== Segment start ==
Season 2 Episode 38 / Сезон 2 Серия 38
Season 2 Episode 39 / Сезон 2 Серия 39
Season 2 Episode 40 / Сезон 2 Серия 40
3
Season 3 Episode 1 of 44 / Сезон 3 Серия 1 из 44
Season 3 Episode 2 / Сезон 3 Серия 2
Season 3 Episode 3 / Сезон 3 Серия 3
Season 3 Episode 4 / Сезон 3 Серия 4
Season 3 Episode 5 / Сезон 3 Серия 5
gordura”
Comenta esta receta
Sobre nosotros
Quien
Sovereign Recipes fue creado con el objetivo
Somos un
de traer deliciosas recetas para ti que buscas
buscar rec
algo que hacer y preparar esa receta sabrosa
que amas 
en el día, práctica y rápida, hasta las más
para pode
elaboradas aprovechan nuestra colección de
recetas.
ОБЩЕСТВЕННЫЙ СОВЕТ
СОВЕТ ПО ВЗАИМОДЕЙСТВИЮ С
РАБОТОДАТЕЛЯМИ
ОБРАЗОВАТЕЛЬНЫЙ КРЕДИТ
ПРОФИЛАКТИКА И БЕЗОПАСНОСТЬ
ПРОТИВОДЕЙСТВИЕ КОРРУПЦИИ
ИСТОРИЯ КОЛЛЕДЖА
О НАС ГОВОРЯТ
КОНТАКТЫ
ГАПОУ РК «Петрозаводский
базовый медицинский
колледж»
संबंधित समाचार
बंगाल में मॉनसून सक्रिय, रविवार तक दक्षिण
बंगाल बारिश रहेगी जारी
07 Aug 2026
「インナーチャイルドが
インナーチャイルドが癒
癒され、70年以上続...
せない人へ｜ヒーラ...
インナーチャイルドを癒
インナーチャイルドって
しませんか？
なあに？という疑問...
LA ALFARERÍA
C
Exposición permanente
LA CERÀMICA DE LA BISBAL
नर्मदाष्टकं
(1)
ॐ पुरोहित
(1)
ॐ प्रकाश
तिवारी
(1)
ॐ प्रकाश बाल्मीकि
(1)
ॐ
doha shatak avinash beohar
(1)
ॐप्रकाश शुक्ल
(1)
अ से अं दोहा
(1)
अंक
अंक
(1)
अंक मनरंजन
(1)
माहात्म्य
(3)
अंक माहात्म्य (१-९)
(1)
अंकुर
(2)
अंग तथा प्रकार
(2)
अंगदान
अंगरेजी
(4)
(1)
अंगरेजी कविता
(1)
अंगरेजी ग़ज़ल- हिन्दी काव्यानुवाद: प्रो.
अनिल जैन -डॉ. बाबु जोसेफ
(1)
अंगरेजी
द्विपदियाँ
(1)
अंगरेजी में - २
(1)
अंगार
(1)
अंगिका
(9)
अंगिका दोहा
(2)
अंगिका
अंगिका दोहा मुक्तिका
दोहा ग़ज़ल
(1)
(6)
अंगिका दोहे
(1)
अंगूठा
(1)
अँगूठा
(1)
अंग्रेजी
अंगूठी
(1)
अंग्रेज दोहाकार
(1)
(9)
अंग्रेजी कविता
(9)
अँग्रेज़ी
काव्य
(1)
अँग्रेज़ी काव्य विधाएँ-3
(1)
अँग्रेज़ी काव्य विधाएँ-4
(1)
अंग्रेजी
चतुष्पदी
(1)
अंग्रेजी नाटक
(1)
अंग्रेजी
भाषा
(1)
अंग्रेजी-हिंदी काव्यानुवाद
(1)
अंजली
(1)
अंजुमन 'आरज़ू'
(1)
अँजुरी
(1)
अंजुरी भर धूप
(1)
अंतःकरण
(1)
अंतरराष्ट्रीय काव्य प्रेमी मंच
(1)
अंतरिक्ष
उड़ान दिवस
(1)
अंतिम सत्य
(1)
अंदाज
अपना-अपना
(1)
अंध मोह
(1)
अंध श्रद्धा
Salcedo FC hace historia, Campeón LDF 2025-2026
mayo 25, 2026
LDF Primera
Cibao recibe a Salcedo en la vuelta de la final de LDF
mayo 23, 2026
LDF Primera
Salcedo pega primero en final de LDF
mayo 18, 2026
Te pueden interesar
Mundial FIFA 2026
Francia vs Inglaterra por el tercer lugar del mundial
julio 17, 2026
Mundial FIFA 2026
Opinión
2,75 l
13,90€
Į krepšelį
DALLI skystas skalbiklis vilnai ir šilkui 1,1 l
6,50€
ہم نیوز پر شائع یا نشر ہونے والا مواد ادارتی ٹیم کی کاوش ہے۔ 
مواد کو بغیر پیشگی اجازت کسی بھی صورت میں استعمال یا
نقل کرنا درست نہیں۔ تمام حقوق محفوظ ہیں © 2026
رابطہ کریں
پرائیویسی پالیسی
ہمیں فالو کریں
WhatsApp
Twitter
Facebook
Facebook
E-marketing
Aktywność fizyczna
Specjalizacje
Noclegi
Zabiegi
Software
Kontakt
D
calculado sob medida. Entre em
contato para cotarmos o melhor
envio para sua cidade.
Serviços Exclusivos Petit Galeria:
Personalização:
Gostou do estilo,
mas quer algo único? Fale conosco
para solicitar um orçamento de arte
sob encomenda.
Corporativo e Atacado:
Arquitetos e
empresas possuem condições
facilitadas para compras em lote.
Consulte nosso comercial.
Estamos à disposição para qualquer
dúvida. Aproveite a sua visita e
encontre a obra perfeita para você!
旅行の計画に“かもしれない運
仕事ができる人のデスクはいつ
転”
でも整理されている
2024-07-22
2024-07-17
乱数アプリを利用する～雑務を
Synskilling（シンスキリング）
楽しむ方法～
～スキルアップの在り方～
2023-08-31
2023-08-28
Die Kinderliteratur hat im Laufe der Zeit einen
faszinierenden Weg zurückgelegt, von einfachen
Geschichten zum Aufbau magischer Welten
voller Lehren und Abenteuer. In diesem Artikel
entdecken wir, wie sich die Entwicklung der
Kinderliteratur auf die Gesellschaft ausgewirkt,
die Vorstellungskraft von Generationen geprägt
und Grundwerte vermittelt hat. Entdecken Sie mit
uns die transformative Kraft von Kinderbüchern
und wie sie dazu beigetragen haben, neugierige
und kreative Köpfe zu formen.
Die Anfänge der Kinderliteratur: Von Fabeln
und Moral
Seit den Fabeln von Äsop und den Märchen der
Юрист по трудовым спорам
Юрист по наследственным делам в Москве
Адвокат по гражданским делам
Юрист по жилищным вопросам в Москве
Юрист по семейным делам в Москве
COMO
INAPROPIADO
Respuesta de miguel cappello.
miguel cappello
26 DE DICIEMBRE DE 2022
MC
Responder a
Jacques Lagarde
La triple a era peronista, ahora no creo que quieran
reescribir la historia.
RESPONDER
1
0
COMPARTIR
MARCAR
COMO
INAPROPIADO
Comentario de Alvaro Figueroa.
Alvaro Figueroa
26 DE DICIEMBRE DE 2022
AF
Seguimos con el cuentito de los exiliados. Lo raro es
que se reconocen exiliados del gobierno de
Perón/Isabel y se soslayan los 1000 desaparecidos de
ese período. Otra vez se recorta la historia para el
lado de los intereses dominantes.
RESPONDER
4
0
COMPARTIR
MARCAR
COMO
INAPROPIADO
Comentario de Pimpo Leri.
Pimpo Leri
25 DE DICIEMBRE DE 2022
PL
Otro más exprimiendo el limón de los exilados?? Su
== Segment end ==
Could you repeat exactly the lines in the listing above from the one with "نقل کرنا درست" down to the one with "Die Kinderliteratur hat"? Include both of those lines.

▶ [PROBLEM SOLUTION]
نقل کرنا درست نہیں۔ تمام حقوق محفوظ ہیں © 2026
رابطہ کریں
پرائیویسی پالیسی
ہمیں فالو کریں
WhatsApp
Twitter
Facebook
Facebook
E-marketing
Aktywność fizyczna
Specjalizacje
Noclegi
Zabiegi
Software
Kontakt
D
calculado sob medida. Entre em
contato para cotarmos o melhor
envio para sua cidade.
Serviços Exclusivos Petit Galeria:
Personalização:
Gostou do estilo,
mas quer algo único? Fale conosco
para solicitar um orçamento de arte
sob encomenda.
Corporativo e Atacado:
Arquitetos e
empresas possuem condições
facilitadas para compras em lote.
Consulte nosso comercial.
Estamos à disposição para qualquer
dúvida. Aproveite a sua visita e
encontre a obra perfeita para você!
旅行の計画に“かもしれない運
仕事ができる人のデスクはいつ
転”
でも整理されている
2024-07-22
2024-07-17
乱数アプリを利用する～雑務を
Synskilling（シンスキリング）
楽しむ方法～
～スキルアップの在り方～
2023-08-31
2023-08-28
Die Kinderliteratur hat im Laufe der Zeit einen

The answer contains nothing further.